Bonus depreciation is particularly helpful for larger carriers making investments above the Section 179 limit, or for companies that want to deduct all qualifying purchases without having to select individual assets. Together, these provisions create a massive incentive for trucking businesses to upgrade their fleets, add safety and fuel-efficiency features, or modernize shop operations.

Whether you're a one-truck owner-operator or a multi-generational fleet, these tax tools provide immediate, bottom-line savings and more flexibility to reinvest in your business.

👨‍👩‍👧‍👦 Protecting Generational Trucking Businesses

Trucking has always been a family business. Many PMTA members can trace their company’s origins back two, three, or even four generations. The estate tax exemption made permanent in this bill ensures these companies can stay in the family without facing devastating tax burdens.

The bill locks in the higher federal estate and gift tax exemption from the 2017 Tax Cuts and Jobs Act—currently over $15 million per individual. Starting in 2026, the exemption will be indexed to inflation. That means family-owned fleets won’t be forced to sell off trucks, property, or business equity just to pay a tax bill when ownership passes from one generation to the next.

For rural and family-rooted firms, this provision safeguards the legacy they’ve built.

🎓 CDL Training Gets a Boost Through Education Savings

Attracting new drivers continues to be one of the industry’s most persistent challenges. The One Big Beautiful Bill expands the use of 529 education savings plans to cover vocational and technical training—including Commercial Driver’s License (CDL) programs.

That means families can use tax-free savings to send a son, daughter, spouse, or even themselves through a CDL course.
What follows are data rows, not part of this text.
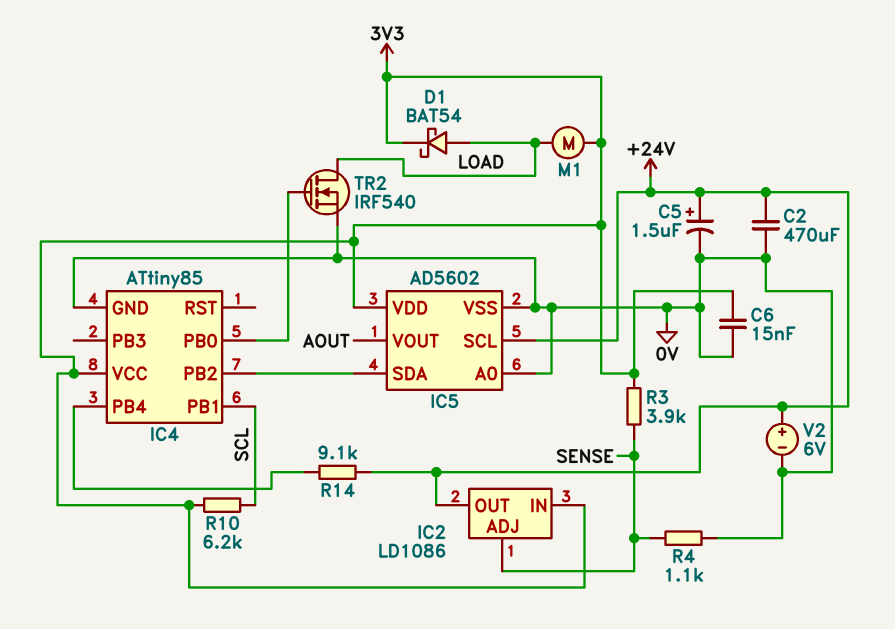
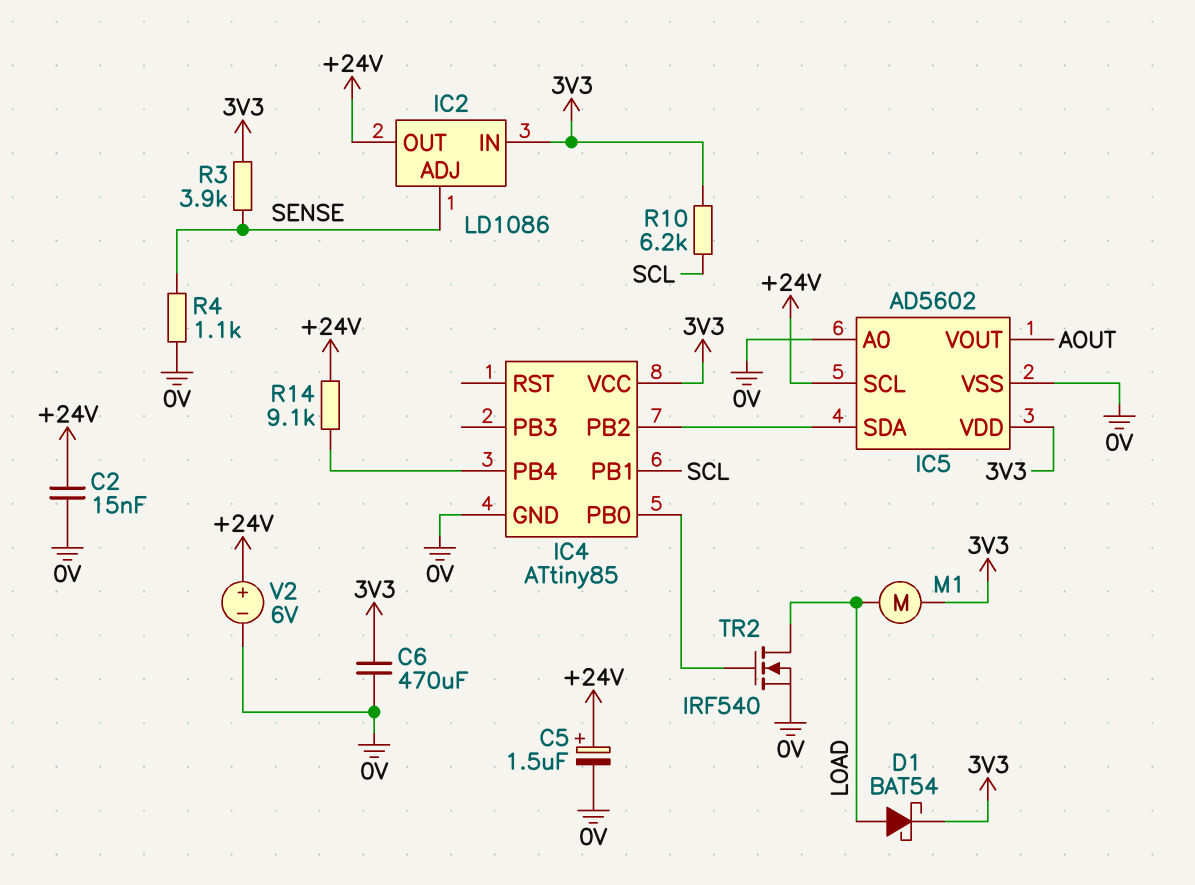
C2: 470uF (+24V, 0V) -> 15nF (+24V, 0V)
C6: 15nF (0V, 3V3) -> 470uF (0V, 3V3)

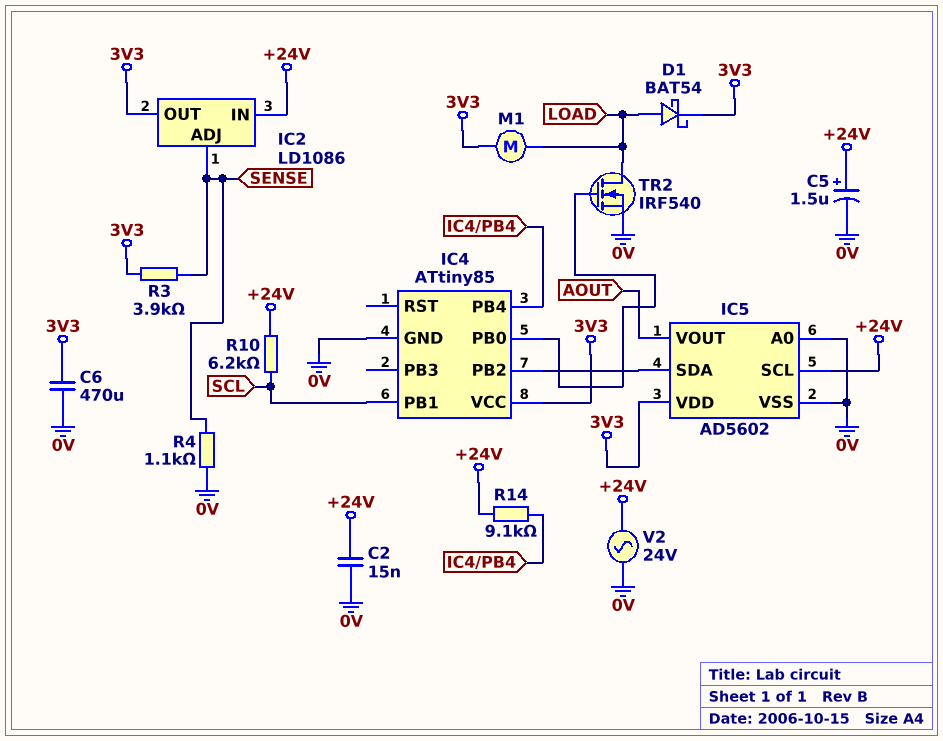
IC2 pin IN: 3V3 -> +24V
IC2 pin OUT: +24V -> 3V3
R10: 6.2k (3V3, SCL) -> 6.2k (+24V, SCL)
V2: 6V (plus +24V, minus 0V) -> AC 24V (+24V, 0V)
This provision doesn’t just help individuals pursue a stable and high-demand career—it helps small trucking companies tap into a better-trained, more accessible workforce.
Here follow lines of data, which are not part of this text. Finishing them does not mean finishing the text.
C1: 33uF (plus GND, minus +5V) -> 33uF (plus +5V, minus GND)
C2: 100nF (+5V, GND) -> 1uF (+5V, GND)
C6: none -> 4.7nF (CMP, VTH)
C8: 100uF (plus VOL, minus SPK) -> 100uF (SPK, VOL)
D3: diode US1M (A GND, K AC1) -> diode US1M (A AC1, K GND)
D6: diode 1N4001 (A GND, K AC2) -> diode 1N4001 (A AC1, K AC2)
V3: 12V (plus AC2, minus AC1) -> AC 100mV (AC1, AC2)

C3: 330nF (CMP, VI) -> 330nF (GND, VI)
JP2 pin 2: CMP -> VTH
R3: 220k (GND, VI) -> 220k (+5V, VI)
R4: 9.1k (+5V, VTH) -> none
🔒 Locking in Tax Certainty for Individuals and Small Business

The bill also codifies key provisions of the 2017 Tax Cuts and Jobs Act and includes additional tax incentives to drive investment and grow the economy:

  • Permanently extends the lower tax rates for individuals and small businesses. Maintains the 37% top bracket.
  • Permanently doubles the standard deduction.
  • Family and Medical Leave Credit made permanent.
  • Seniors receive an additional $4,000 deduction.
  • Childcare tax credit increased from $2,000 to $2,500 for tax years 2025-2028.
  • Qualified workers working overtime as defined by the Fair Labor Standards Act of 1938 will no longer pay tax on overtime. No tax on tips.
  • Employer-provided childcare tax credit increases to 40% (50% for small businesses).
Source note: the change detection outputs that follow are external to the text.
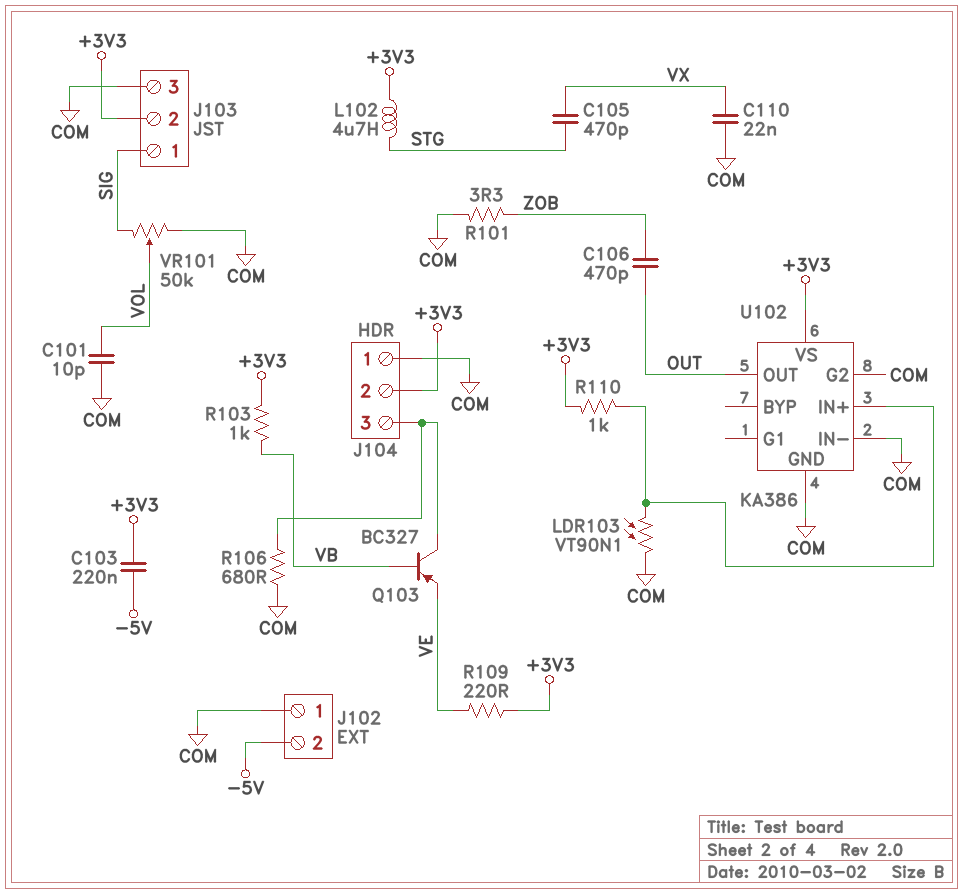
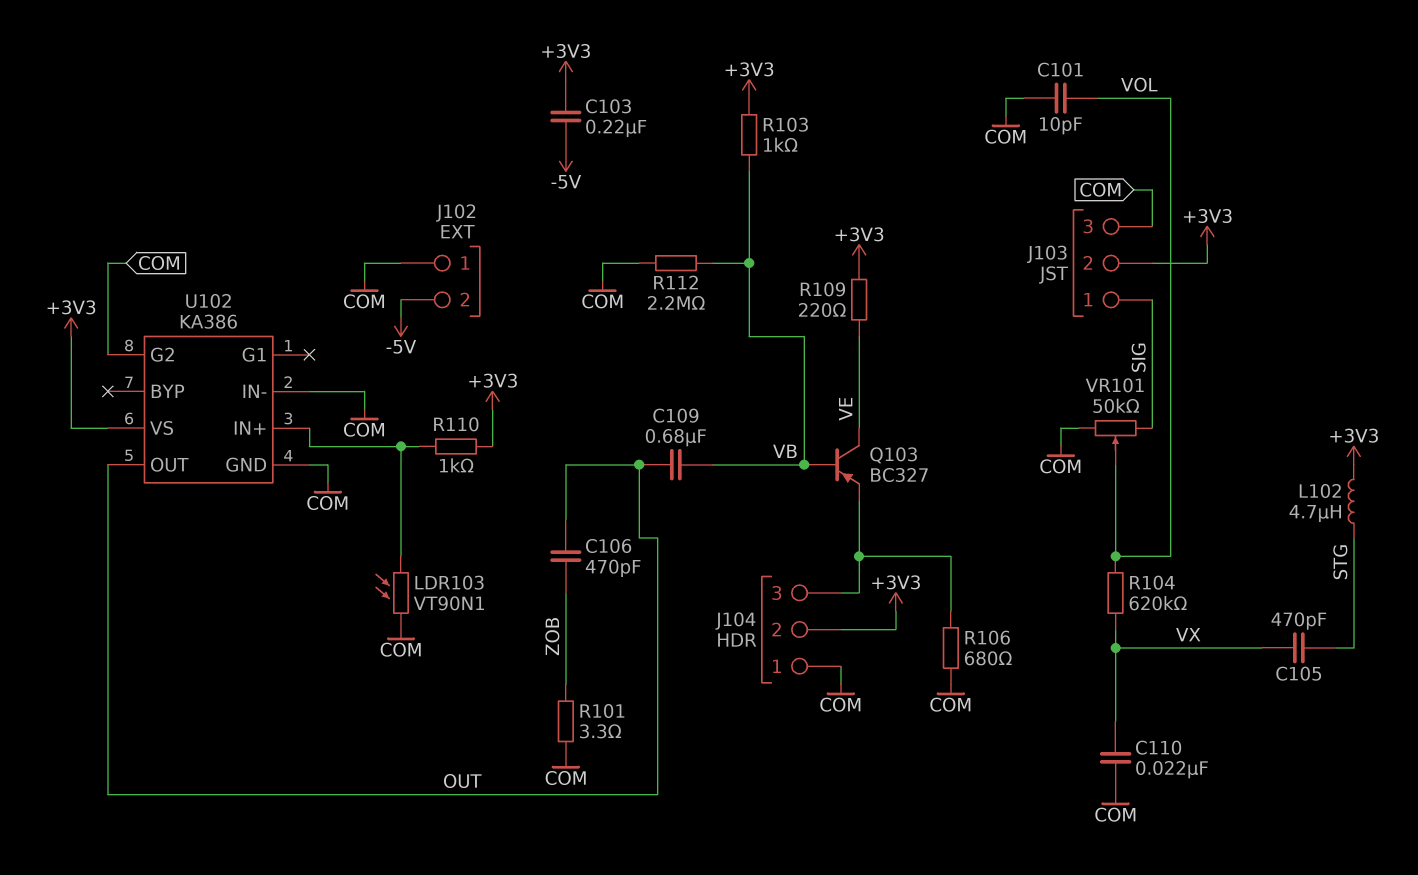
C109: none -> 680nF (OUT, VB)
Q103: PNP BC327 (B VB, C J104/3, E VE) -> PNP BC327 (B VB, C VE, E J104/3)
R104: none -> 620k (VOL, VX)
R112: none -> 2.2M (COM, VB)

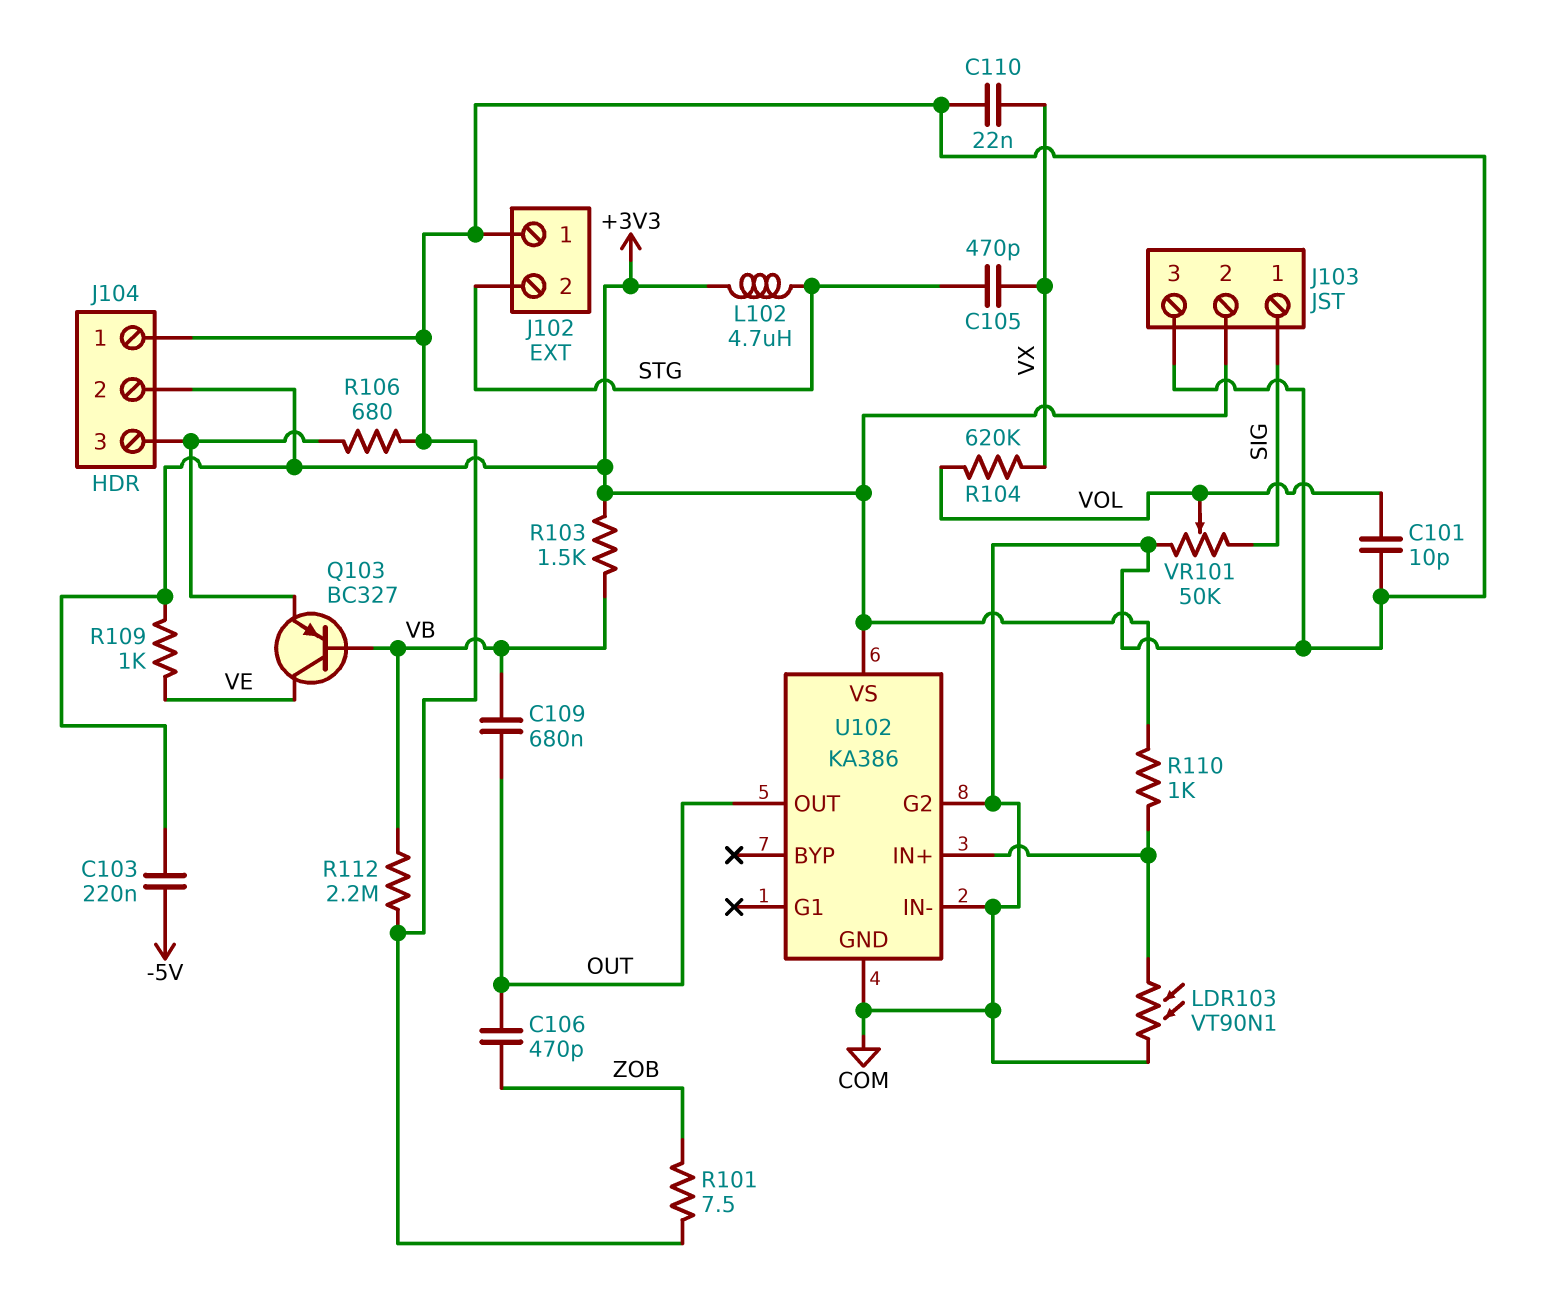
J102 pin 2: -5V -> STG
R101: 3.3 (COM, ZOB) -> 7.5 (COM, ZOB)
R103: 1k (+3V3, VB) -> 1.5k (+3V3, VB)
R109: 220 (+3V3, VE) -> 1k (+3V3, VE)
For trucking firms operating on tight margins, tax stability is critical. This move allows PMTA members to plan with more certainty—whether you’re weighing a capital investment, retirement contributions, or expanding payroll.

Fueling the Future

On the energy front, the bill offers a mixed bag for trucking and the fuel marketers that support the industry.

The good news is that the Clean Fuel Production Credit (§45Z) for low-carbon fuels like biodiesel has been extended through 2029, with increased rates and stronger incentives for domestic production. This benefits fleets running on or shifting to renewable diesel and the infrastructure partners working to support them.

But the timeline for electric vehicle (EV) credits and clean energy infrastructure incentives is tightening. EV tax credits for both commercial and passenger vehicles will expire at the end of 2025, and the broader clean electricity and hydrogen production credits phase out by 2027. This accelerated sunset—combined with tighter domestic content and foreign ownership restrictions—means that businesses considering major energy-related investments will need to move quickly to benefit.

👏 The Bottom Line

The One Big Beautiful Bill lives up to its name—for many in the trucking industry. It offers real tax relief, permanent planning tools, and targeted reforms that will help PMTA members grow, adapt, and invest. But it also puts some deadlines in place, particularly around energy investments.

📢 PMTA will continue to track developments on this front and keep members informed.